06 Coordinate system
The listener sits at the origin, facing +Z.
| Axis | Range | Meaning |
|---|---|---|
| X | −∞ … +∞ | Left (−) / Right (+) |
| Y | −∞ … +∞ | Down (−) / Up (+) |
| Z | −∞ … +∞ | Back (−) / Front (+) |
| Distance | Meaning |
|---|---|
| 0.0 – 0.5 | Intimate (inside the head) |
| 0.5 – 2.0 | Near (personal space) |
| 2.0 – 10.0 | Mid (room) |
| 10.0 + | Far (environment) |
07 Keyframe parameters
Each movement is a list of keyframes, interpolated at 60 fps.
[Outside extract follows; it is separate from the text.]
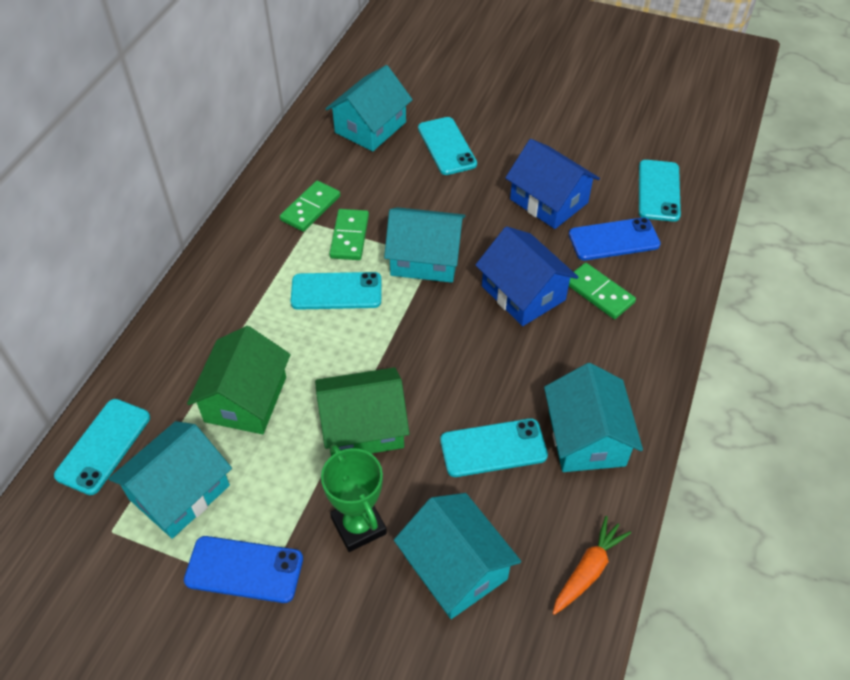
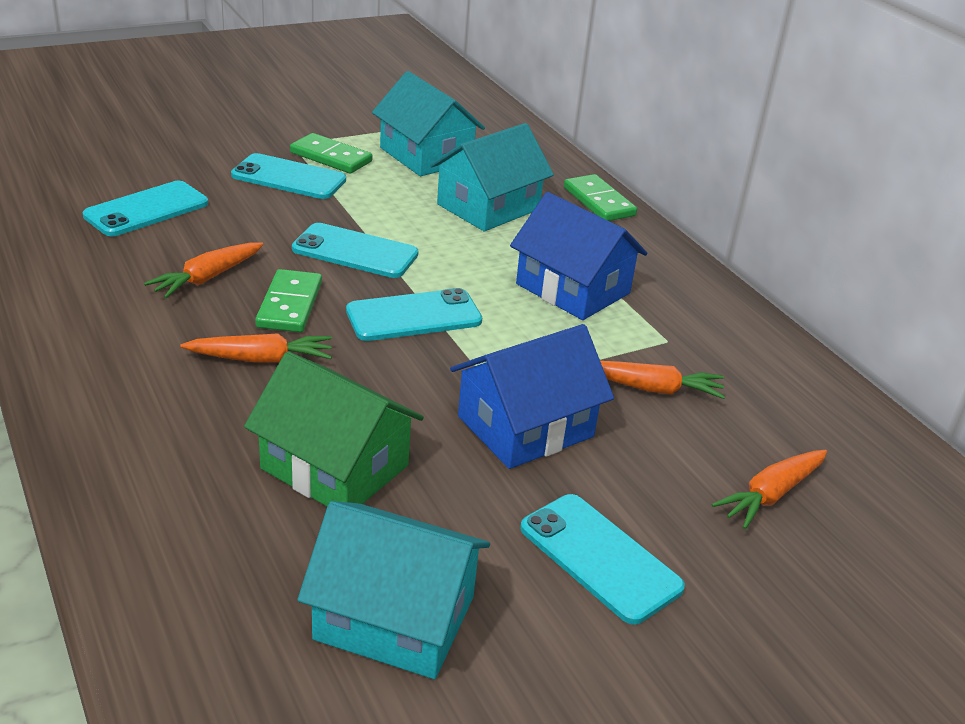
blue phone: [184,536,303,603] [569,218,661,260] = 2 -> none = 0
green house: [187,326,291,434] [315,367,410,456] = 2 -> [244,351,424,506] = 1
green trophy: [321,445,387,552] = 1 -> none = 0
orange carrot: [553,516,631,615] = 1 -> [144,242,263,298] [180,333,332,362] [600,361,725,399] [711,450,827,529] = 4
turquoise house: [109,421,232,539] [325,65,413,152] [384,207,465,283] [394,493,521,619] [544,363,643,472] = 5 -> [297,501,490,679] [372,71,485,176] [430,123,554,231] = 3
Only time and position are required; everything else inherits the previous value.
| Parameter | Range | Default | Description |
|---|---|---|---|
time | 0 … duration | — | Moment in seconds |
position | {x,y,z} | — | 3D position |
volume | 0.0 – 1.0 | previous | Loudness |
pitch_shift | −24 … +24 | 0.0 | Semitones |
spread | 0.0 – 1.0 | 0.0 | Width (0 point → 1 diffuse) |
distance | 0.1 – 100 | 1.0 | Simulated distance |
reverb_blend | 0.0 – 1.0 | 0.0 | Reverb wet/dry |
occlusion | 0.0 – 1.0 | 0.0 | Damping through material |
interpolation | smooth/linear/step | smooth | Transition to next keyframe |
08 Environment
Global reverb and distance attenuation shape the perceived space.
Reverb presets
none · smallRoom · mediumRoom · largeRoom · mediumHall · largeHall · cathedral · plate · chamber
Distance attenuation models
| Model | Formula | Use |
|---|---|---|
linear | 1 − rolloff × (d − ref) / (max − ref) | Simple |
inverse | ref / (ref + rolloff × (d − ref)) | Natural |
exponential | pow(d / ref, −rolloff) | Realistic |
09 Playback
Load, then render — with a clean fallback path for devices without spatial audio.
Load
- Download the
.smxfile and unpack the ZIP. - Parse
manifest.json→ verify codec and track count. - Parse
spatial.json→ load tracks and movements. - Position tracks at their initial coordinates and start playback.
- Interpolate keyframes at 60 fps; update position and volume in real time.
Fallback logic
if device.supportsSpatialAudio { play(objects) // spatial objects through HRTF } else if binaural_fallback { play(bed_left, bed_right) // stereo bed } else { downmixToStereo(objects) // last resort }
10 File sizes
Five minutes, five object tracks — SAIMOX stays small because it leans on open, efficient codecs.
| Format | Size | Factor |
|---|---|---|
| ADM BWF (uncompressed) | ~2.76 GB | 1× |
| SAIMOX WAV | ~216 MB | 12× smaller |
| SAIMOX FLAC | ~110 MB | 25× smaller |
| SAIMOX Opus 128k | ~24 MB | 115× smaller |
| SAIMOX Opus 96k, 50% sparse | ~9 MB | 300× smaller |
11 Roadmap
saimox 1.0 is deliberately offline-first — download, unpack, play. Streaming is planned, and object-based audio has a real structural advantage here: discrete objects can be prioritised and loaded independently, which a bed-plus-offset stream cannot do.
Offline playback now · v1.0
The full .smx is fetched and unpacked, then played locally. Simple, robust, no network dependency during playback.
Range-request streaming planned · v1.1
Audio is stored uncompressed (STORE) inside the ZIP, so each track occupies a continuous, addressable byte range. Reading the central directory once lets a client fetch individual tracks via HTTP range requests — the container stays intact but becomes streamable.
Segment streaming planned · v1.1
The existing sparse_segments mechanism extends naturally into HLS-style just-in-time buffering: load time-indexed chunks a second or two ahead, with adaptive bitrate per object.
Adaptive object streaming planned · v2.0
Each track already carries essential and genre_role. On a weak connection a player can load only the essential objects — the foundation always plays — and pull optional accent objects when bandwidth allows. Prioritised, per-object delivery that a single downmixed stream can't match.
12 License
The SAIMOX format is fully open and license-free.
- No patents.
- No royalties.
- No restrictions on commercial use.
- Built on open codecs — Opus is BSD-licensed.
Real 3D audio. No Dolby. No license. No bullshit.